Poor Capillary Refill Time
Try pressing your finger to your cat’s gum (it should turn white) and then releasing it. As you release your finger, count the number of seconds it takes for your cat’s gums to return to its normal colour. If it takes longer than 2 seconds for your cat’s gum to turn back to pink, it is an indication than your furkid is dehydrated.
Also, if your cat’s gums are already very pale before you press on them, it could be a sign that it is severely dehydrated. Best to take it to the vet ASAP!
Dogs pant as a way of cooling down when they’re overheated. But cats? That’s usually an anomaly, especially when they have only been spending the better part of their day lounging around the house. When this happens, it is likely a sign of discomfort from dehydration.
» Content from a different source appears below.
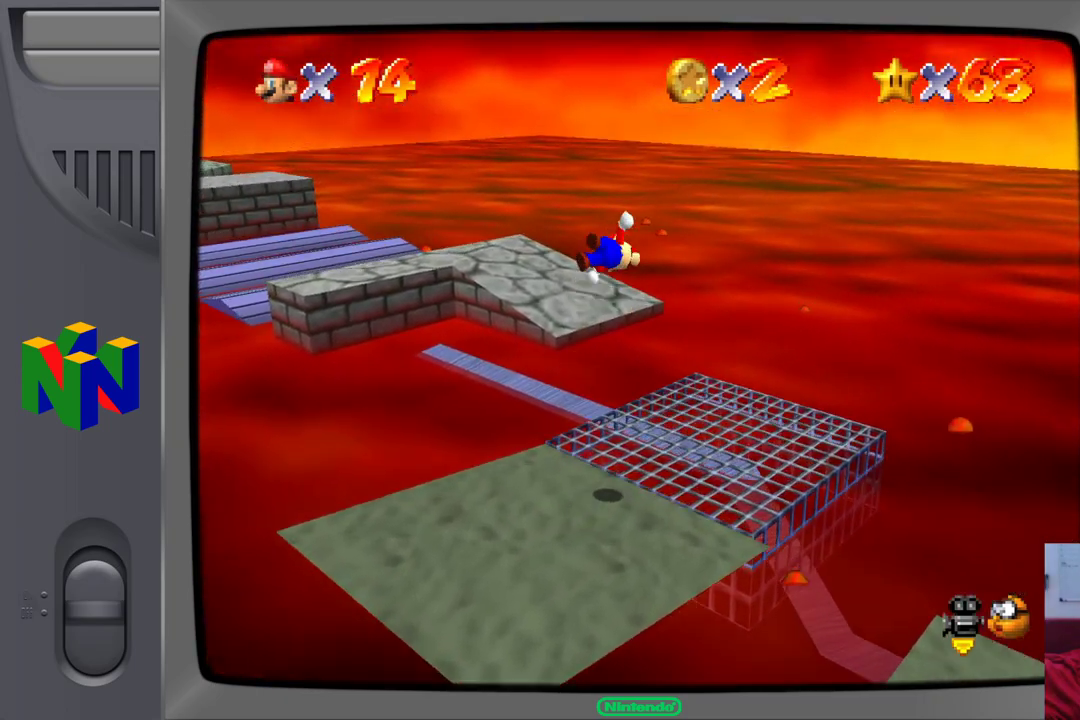
{"buttons": [], "left_stick": "up", "events": [[33, "A", "up"], [500, "left_stick", "up"]]}
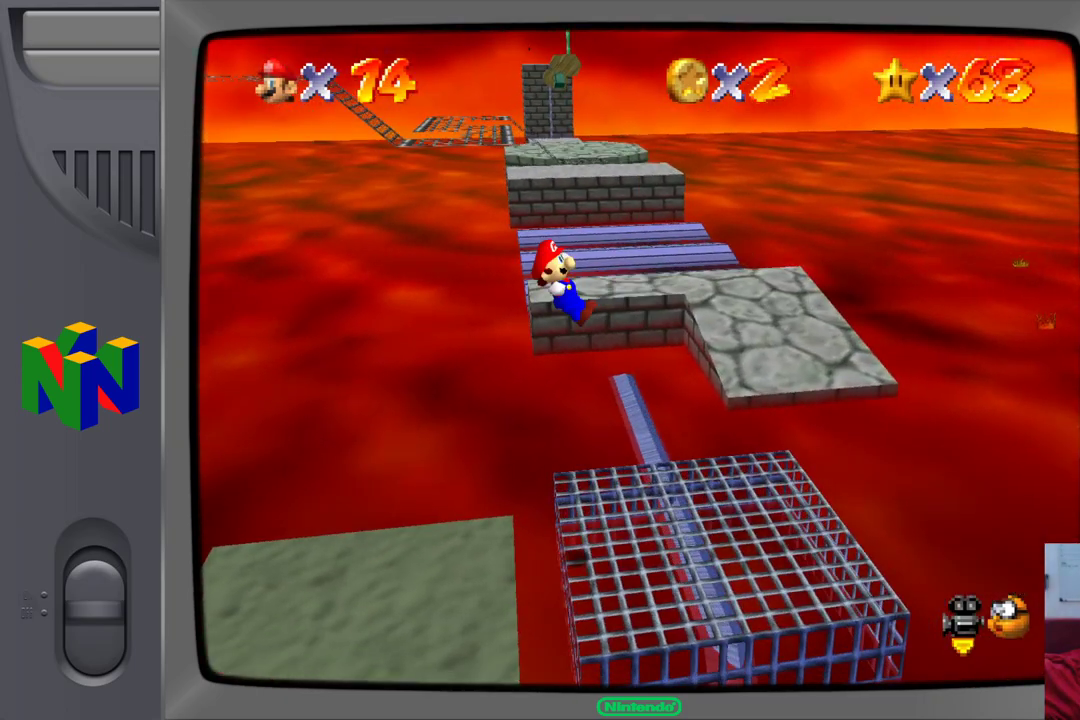
{"buttons": [], "left_stick": "up-right", "events": [[67, "left_stick", "up-right"], [133, "left_stick", "right"], [300, "left_stick", "up-right"]]}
How You Can Prevent Dehydration in Your Cat
We mentioned earlier that dehydration could very quickly lead to greater illnesses if left untreated. The quicker you recognise the signs of dehydration, the easier it would be to treat your cat. The best way to get your cat well-hydrated again is to observe its behavior and pinpoint the exact cause of dehydration.
Perhaps you’ve been leaving your cat’s water bowl too close to its food? Maybe your cat just doesn’t like to drink from still water? Consider getting a cat water fountain! Or perhaps its water bowl is too deep and your cat doesn’t like its whiskers brushing against the edges? It could be even that your feline friend doesn’t even like drinking water. If that is the case, you may want to feed your cat canned foods for they contain up to 80% moisture.
However, if you think the cause of dehydration could be attributed to a more serious issue, it’s best to take your cat to the vet immediately.